**Stored data records:**
_____

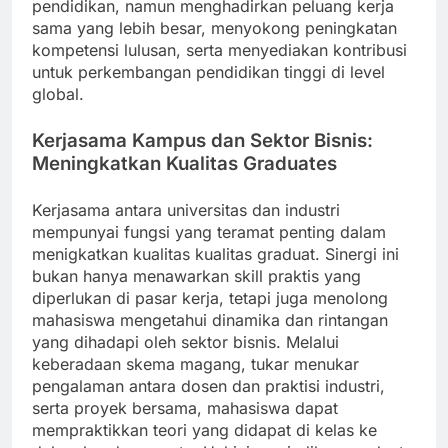
pendidikan, namun menghadirkan peluang kerja
sama yang lebih besar, menyokong peningkatan
kompetensi lulusan, serta menyediakan kontribusi
untuk perkembangan pendidikan tinggi di level
global.
Kerjasama Kampus dan Sektor Bisnis:
Meningkatkan Kualitas Graduates
Kerjasama antara universitas dan industri
mempunyai fungsi yang teramat penting dalam
menigkatkan kualitas kualitas graduat. Sinergi ini
bukan hanya menawarkan skill praktis yang
diperlukan di pasar kerja, tetapi juga menolong
mahasiswa mengetahui dinamika dan rintangan
yang dihadapi oleh sektor bisnis. Melalui
keberadaan skema magang, tukar menukar
pengalaman antara dosen dan praktisi industri,
serta proyek bersama, mahasiswa dapat
mempraktikkan teori yang didapat di kelas ke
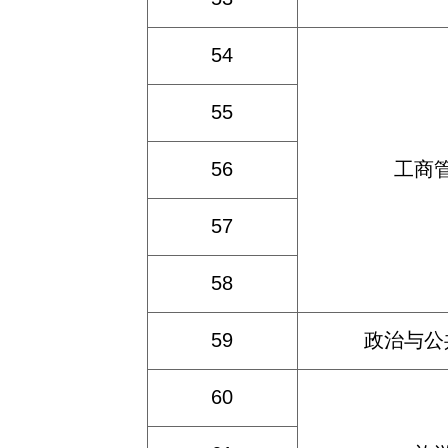
54
55
56
工商
57
58
59
政治与公
60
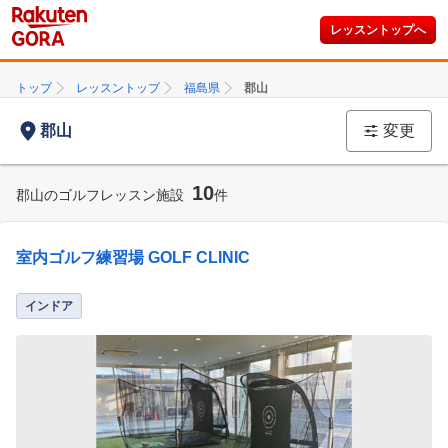
レッスントップへ
トップ
レッスントップ
福島県
郡山
郡山
変更
10
郡山のゴルフレッスン施設
件
室内ゴルフ練習場 GOLF CLINIC
インドア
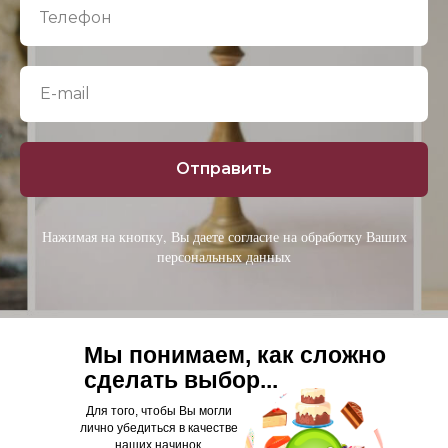
Отправить
Нажимая на кнопку, Вы даете согласие на обработку Ваших
персональных данных
Мы понимаем, как сложно
сделать выбор...
Для того, чтобы Вы могли
лично убедиться в качестве
наших начинок,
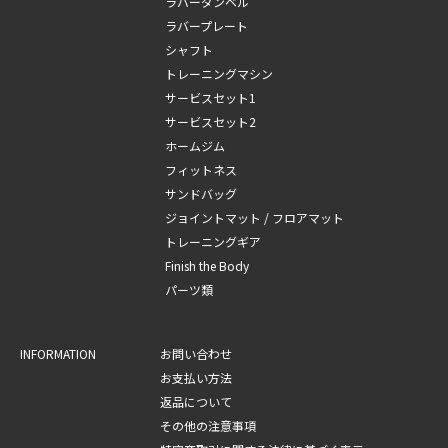
ラバーダンベル
ラバープレート
シャフト
トレーニングマシン
サービスセット1
サービスセット2
ホームジム
フィットネス
サンドバッグ
ジョイントマット / フロアマット
トレーニングギア
Finish the Body
パーツ類
INFORMATION
お問い合わせ
お支払い方法
返品について
その他の注意事項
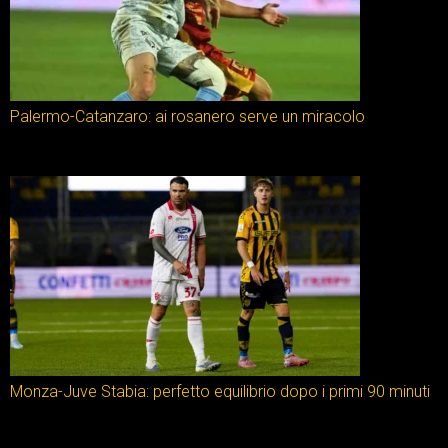
Palermo-Catanzaro: ai rosanero serve un miracolo
Monza-Juve Stabia: perfetto equilibrio dopo i primi 90 minuti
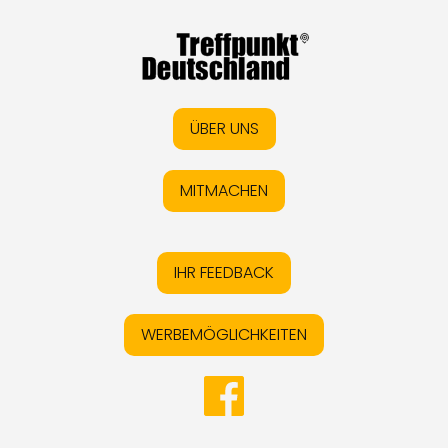
ÜBER UNS
MITMACHEN
IHR FEEDBACK
WERBEMÖGLICHKEITEN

_____

**Exercise details:**
In the records above, substitute "Build" for every instance of "Finish" and keep all other text identical. Give only the text of the records, without the pictures.

**Completed task:**
pendidikan, namun menghadirkan peluang kerja
sama yang lebih besar, menyokong peningkatan
kompetensi lulusan, serta menyediakan kontribusi
untuk perkembangan pendidikan tinggi di level
global.
Kerjasama Kampus dan Sektor Bisnis:
Meningkatkan Kualitas Graduates
Kerjasama antara universitas dan industri
mempunyai fungsi yang teramat penting dalam
menigkatkan kualitas kualitas graduat. Sinergi ini
bukan hanya menawarkan skill praktis yang
diperlukan di pasar kerja, tetapi juga menolong
mahasiswa mengetahui dinamika dan rintangan
yang dihadapi oleh sektor bisnis. Melalui
keberadaan skema magang, tukar menukar
pengalaman antara dosen dan praktisi industri,
serta proyek bersama, mahasiswa dapat
mempraktikkan teori yang didapat di kelas ke
54
55
56
工商
57
58
59
政治与公
60
レッスントップへ
トップ
レッスントップ
福島県
郡山
郡山
変更
10
郡山のゴルフレッスン施設
件
室内ゴルフ練習場 GOLF CLINIC
インドア
Отправить
Нажимая на кнопку, Вы даете согласие на обработку Ваших
персональных данных
Мы понимаем, как сложно
сделать выбор...
Для того, чтобы Вы могли
лично убедиться в качестве
наших начинок,
ラバーダンベル
ラバープレート
シャフト
トレーニングマシン
サービスセット1
サービスセット2
ホームジム
フィットネス
サンドバッグ
ジョイントマット / フロアマット
トレーニングギア
Build the Body
パーツ類
INFORMATION
お問い合わせ
お支払い方法
返品について
その他の注意事項
Palermo-Catanzaro: ai rosanero serve un miracolo
Monza-Juve Stabia: perfetto equilibrio dopo i primi 90 minuti
ÜBER UNS
MITMACHEN
IHR FEEDBACK
WERBEMÖGLICHKEITEN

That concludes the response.